Although planar silicon sensors are commonly used for X-ray detection, they currently cannot be used by single photon counters at low energies due to their electronic noise being too high. A 1 keV-photon for instance, creates less than 300 electron-hole pairs. In this case, single photon counting detectors would require a noise lower than 30 electrons, which is still unachievable, and are therefore unusable in the low energy range. For soft X-rays, Low Gain Avalanche Detectors (LGAD), which amplify the signal in the sensor, are suitable to overcome this limitation.
Microstrip LGAD sensors, fabricated at FBK, are under investigation with X-rays of energies down to a few keV using both the Gotthard (charge-integrating) and the Mythen (single-photon-counting) readout chips. The LGAD sensors are 50 µm thick and have a strip-pitch of 150 µm, which is however not optimized for applications in photon science. Instead of a homogeneous layer, the charge multiplication region (also known as gain region) of the sensor is only below the implantation of each strip, with electrons being collected by the readout strips.

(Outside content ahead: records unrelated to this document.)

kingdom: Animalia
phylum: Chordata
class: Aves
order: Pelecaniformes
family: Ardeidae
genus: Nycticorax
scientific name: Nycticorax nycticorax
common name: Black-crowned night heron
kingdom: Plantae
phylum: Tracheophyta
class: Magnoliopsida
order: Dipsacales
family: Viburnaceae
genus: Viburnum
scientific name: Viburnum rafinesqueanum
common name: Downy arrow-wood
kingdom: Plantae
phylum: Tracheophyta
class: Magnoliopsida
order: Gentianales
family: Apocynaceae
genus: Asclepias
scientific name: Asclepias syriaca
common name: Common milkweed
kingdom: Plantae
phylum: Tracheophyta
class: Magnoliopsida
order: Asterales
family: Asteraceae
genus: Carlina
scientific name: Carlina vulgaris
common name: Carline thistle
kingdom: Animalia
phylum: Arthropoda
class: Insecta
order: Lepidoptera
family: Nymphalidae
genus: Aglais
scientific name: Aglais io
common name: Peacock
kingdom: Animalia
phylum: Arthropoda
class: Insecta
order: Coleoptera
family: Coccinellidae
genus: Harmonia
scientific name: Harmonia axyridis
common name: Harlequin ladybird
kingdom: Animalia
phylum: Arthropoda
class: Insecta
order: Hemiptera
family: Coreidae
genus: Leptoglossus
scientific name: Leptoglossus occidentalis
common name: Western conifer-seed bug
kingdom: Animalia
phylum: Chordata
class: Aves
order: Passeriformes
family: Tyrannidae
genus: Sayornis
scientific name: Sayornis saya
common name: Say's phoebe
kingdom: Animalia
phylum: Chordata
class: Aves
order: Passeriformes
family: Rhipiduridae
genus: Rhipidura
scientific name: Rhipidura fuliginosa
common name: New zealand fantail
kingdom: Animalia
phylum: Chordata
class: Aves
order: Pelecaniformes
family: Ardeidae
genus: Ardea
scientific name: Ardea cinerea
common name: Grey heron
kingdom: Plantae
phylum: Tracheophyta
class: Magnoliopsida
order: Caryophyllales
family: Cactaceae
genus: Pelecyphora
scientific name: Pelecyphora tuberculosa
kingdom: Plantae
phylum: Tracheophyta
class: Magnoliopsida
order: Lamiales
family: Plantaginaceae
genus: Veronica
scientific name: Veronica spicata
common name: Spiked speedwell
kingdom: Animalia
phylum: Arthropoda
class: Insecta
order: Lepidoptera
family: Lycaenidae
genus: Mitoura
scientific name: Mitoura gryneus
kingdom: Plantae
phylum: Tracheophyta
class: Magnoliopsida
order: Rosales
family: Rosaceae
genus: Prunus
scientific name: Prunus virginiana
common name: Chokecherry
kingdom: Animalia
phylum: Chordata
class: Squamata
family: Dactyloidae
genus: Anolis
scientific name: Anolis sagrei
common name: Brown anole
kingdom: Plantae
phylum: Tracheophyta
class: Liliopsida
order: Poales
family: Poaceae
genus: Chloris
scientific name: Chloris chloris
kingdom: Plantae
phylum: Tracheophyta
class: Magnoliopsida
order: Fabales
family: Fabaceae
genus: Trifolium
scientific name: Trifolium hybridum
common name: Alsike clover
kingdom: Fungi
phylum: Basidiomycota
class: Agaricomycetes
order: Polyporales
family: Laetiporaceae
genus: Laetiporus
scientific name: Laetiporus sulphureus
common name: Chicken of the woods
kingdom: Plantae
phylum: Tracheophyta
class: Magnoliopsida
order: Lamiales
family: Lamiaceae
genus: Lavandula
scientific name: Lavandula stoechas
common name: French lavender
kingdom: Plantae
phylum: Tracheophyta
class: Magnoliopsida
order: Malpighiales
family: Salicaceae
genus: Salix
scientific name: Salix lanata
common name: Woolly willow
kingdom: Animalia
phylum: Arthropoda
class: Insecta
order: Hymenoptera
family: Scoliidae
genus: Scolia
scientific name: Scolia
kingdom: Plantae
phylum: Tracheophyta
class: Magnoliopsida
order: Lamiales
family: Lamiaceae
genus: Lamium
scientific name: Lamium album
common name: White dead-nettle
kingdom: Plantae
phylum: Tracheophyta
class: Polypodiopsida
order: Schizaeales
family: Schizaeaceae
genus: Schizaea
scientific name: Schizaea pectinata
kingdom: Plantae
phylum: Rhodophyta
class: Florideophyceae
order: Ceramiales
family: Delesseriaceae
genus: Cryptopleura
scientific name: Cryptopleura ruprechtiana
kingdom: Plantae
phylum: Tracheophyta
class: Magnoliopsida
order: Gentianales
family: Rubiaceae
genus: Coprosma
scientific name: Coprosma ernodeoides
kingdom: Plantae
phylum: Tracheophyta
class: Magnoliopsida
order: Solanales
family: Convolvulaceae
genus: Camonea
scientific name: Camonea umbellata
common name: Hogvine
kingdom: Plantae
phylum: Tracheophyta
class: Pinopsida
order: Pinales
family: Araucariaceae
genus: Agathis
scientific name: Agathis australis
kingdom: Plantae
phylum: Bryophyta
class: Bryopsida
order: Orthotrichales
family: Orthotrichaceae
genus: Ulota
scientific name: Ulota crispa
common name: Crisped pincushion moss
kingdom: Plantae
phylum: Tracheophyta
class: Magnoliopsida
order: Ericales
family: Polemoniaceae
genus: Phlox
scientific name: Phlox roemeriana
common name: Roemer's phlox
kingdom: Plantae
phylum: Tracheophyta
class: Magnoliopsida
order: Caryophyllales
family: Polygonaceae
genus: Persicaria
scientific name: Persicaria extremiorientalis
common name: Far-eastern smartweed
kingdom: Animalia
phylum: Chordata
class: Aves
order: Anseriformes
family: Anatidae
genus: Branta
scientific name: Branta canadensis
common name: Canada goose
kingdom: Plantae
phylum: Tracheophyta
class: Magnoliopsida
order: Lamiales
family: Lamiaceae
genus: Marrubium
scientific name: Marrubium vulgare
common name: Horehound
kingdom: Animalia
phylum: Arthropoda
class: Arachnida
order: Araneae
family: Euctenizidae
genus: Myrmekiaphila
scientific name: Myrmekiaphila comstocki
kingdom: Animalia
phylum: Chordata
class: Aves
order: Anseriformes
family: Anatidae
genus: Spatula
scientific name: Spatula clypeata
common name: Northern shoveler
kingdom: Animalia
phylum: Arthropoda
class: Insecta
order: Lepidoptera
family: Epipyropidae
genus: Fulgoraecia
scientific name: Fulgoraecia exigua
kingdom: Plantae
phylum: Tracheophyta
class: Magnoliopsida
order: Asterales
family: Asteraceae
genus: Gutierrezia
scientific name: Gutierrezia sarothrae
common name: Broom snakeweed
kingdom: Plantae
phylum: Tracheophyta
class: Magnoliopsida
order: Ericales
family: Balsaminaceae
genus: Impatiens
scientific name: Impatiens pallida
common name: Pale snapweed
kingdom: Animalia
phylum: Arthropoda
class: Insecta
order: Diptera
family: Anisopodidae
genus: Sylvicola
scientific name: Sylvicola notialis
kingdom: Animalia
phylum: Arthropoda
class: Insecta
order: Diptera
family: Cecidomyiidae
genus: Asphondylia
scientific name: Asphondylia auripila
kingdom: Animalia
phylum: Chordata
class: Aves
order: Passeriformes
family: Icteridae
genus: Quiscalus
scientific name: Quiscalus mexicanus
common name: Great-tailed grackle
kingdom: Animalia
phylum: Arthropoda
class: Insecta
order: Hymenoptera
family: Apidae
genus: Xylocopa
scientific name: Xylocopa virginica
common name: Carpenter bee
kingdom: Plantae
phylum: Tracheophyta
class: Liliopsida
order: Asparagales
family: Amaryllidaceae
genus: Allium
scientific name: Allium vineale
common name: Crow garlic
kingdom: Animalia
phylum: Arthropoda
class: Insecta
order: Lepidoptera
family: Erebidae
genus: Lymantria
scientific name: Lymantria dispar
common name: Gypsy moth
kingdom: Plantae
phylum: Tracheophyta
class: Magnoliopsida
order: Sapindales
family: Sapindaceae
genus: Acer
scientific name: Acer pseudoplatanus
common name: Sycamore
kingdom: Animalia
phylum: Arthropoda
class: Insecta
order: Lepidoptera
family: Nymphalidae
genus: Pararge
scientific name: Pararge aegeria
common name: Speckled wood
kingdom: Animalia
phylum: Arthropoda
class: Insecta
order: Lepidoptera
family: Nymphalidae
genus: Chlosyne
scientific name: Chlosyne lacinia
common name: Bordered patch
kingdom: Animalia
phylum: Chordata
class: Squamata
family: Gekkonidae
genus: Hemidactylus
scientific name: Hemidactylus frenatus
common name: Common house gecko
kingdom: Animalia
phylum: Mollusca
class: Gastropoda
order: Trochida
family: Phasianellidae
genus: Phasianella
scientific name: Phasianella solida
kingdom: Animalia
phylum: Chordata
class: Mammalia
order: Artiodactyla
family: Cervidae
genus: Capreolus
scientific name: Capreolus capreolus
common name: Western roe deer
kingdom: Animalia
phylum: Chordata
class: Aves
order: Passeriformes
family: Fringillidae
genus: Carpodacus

We found that X-ray photons with energies below 3 keV can be detected using the LGAD microstrips, suggesting a significant improvement compared to the minimum detectable energy of 8 keV of a planar silicon sensor of the same not optimized geometry.
The gain, electronic noise, signal-to-noise ratio as well as the fill factor of the sensor were characterized as a function of the bias voltage of the sensor and the results agree with simulation and design parameters.
The measurements show that LGADs are a promising technology for photon-counting detectors and fast charge-integrating detectors with the capability to decrease the minimum detectable photon energy.
We will present the first results of the characterisation of the LGAD sensors with X-rays and discuss the future developments based on the study of this work.